Work item. Leaving out the images, transcribe every record below exactly.

Source data.
_ _ _ _

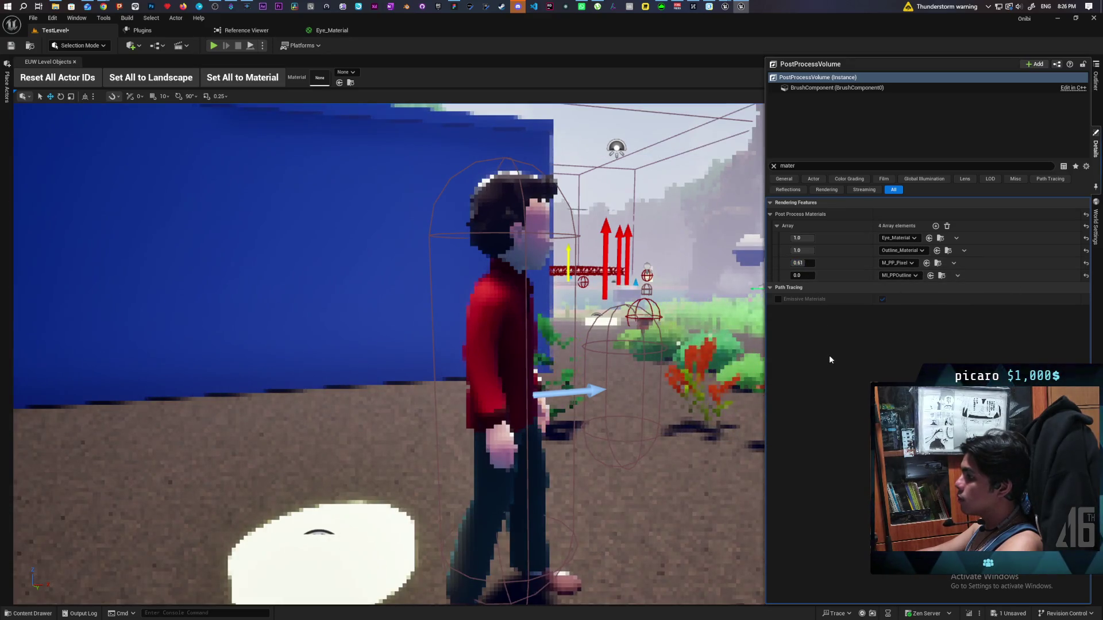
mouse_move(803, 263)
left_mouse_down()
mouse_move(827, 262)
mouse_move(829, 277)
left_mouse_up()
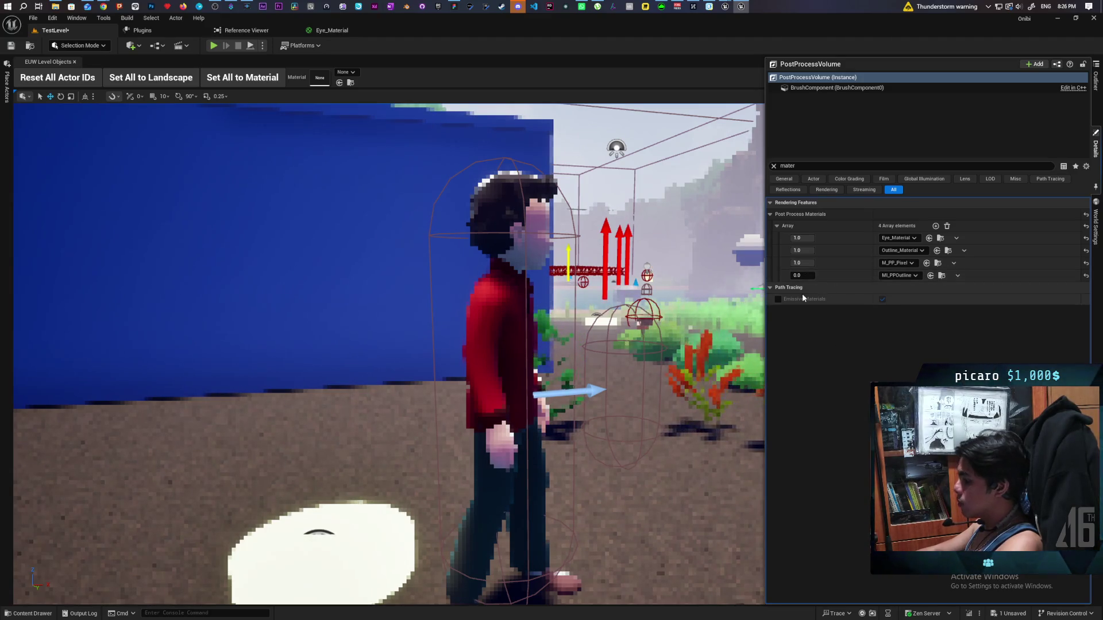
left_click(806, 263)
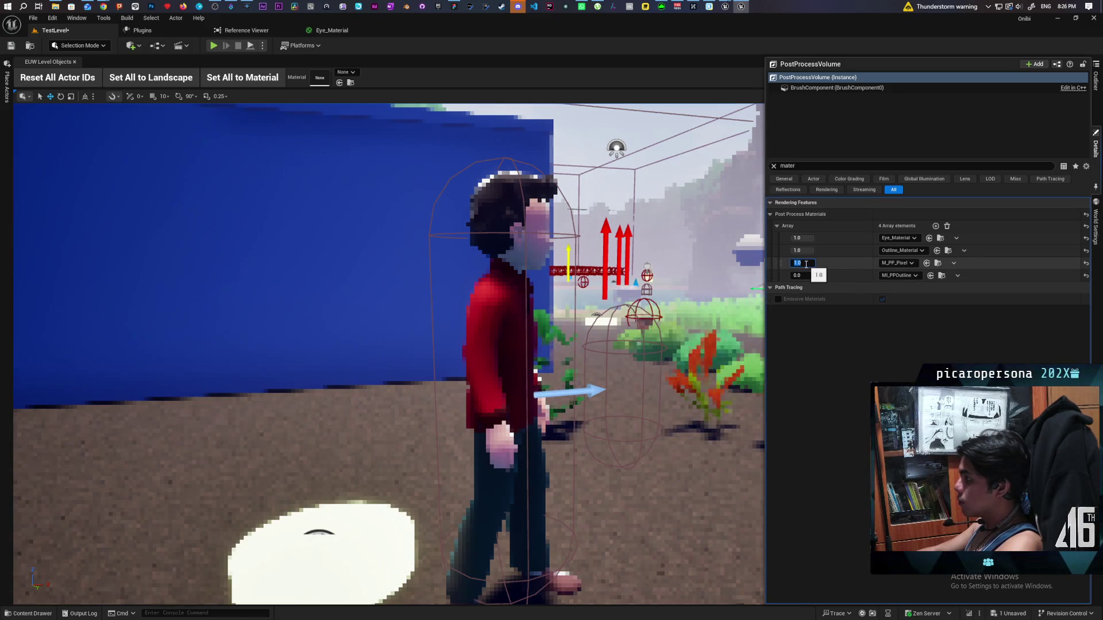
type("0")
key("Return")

_ _ _ _

Task response.
mouse_move(803, 263)
left_mouse_down()
mouse_move(827, 262)
mouse_move(829, 277)
left_mouse_up()
left_click(806, 263)
type("0")
key("Return")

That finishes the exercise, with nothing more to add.